Carrageenan is a safe food additive that has been confirmed through long and rigorous scientific research.
Carrageenan is currently certified by food regulatory agencies in China, the United States, Europe, Japan and Brazil, and is considered safe by the World Health Organization (WHO), the Food and Agriculture Organization, and the Joint WHO Expert Committee on Food Additives (JECFA). Of course, there are still some studies questioning the safety of carrageenan, mainly focusing on whether overconsumption can affect intestinal health, but these views are currently controversial.
According to GB 2760-2014 “National Food Safety Standards for Food Additives” issued by the Health and Welfare Commission, carrageenan is only required to be “used in moderation according to the needs of production” in diluted cream, butter and butter concentrate, raw and wet noodle products, spices, fruit and vegetable juices; and the maximum additives in raw and dry noodle products, other sugars and syrups, and infant formulas, respectively, are not allowed to be added to food. In raw and dried noodle products, other sugar and syrup, infant formula, the maximum additive amount is 8.0g/KG, 5.0g/KG, 0.3g/L. This means that, carrageenan in most food categories, there is no “excessive additive”, which also proves that there is no evidence to prove that carrageenan additive amount has a food safety risk.

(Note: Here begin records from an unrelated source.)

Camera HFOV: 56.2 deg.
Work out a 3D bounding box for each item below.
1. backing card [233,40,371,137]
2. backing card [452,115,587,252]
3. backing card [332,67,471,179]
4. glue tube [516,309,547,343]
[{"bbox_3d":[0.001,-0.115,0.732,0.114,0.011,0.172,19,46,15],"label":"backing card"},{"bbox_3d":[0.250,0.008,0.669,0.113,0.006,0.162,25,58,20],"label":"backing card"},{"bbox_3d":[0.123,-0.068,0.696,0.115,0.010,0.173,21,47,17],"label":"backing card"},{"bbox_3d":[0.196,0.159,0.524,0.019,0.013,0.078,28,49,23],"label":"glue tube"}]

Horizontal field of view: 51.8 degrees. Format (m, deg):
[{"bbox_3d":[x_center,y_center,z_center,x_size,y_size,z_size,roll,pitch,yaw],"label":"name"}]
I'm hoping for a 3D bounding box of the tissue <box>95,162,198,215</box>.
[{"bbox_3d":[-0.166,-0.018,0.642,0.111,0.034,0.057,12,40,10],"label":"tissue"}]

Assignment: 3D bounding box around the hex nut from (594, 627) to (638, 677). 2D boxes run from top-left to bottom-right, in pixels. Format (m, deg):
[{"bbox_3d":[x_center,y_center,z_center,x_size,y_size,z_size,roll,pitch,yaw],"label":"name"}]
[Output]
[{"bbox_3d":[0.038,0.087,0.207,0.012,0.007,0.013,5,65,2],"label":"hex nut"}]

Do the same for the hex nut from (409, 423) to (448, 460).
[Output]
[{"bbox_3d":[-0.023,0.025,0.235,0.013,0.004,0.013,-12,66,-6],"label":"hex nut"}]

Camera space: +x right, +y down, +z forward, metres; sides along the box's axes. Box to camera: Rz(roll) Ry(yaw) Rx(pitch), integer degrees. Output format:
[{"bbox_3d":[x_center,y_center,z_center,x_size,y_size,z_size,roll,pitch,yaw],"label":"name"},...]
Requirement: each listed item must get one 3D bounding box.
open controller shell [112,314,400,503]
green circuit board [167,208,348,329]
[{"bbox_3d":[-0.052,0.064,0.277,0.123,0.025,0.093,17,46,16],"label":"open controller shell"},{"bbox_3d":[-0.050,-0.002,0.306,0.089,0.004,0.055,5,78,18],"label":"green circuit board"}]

Degradable carrageenan has been found to cause intestinal inflammation and alter the microbiota, and has been found to be a trigger for inflammatory bowel diseases such as ulcerative colitis and Crohn's disease. Food carrageenan and degradative carrageenan are completely different products, sparking controversy over the safety of food additives. The safety of food-grade carrageenan has been confirmed through various studies.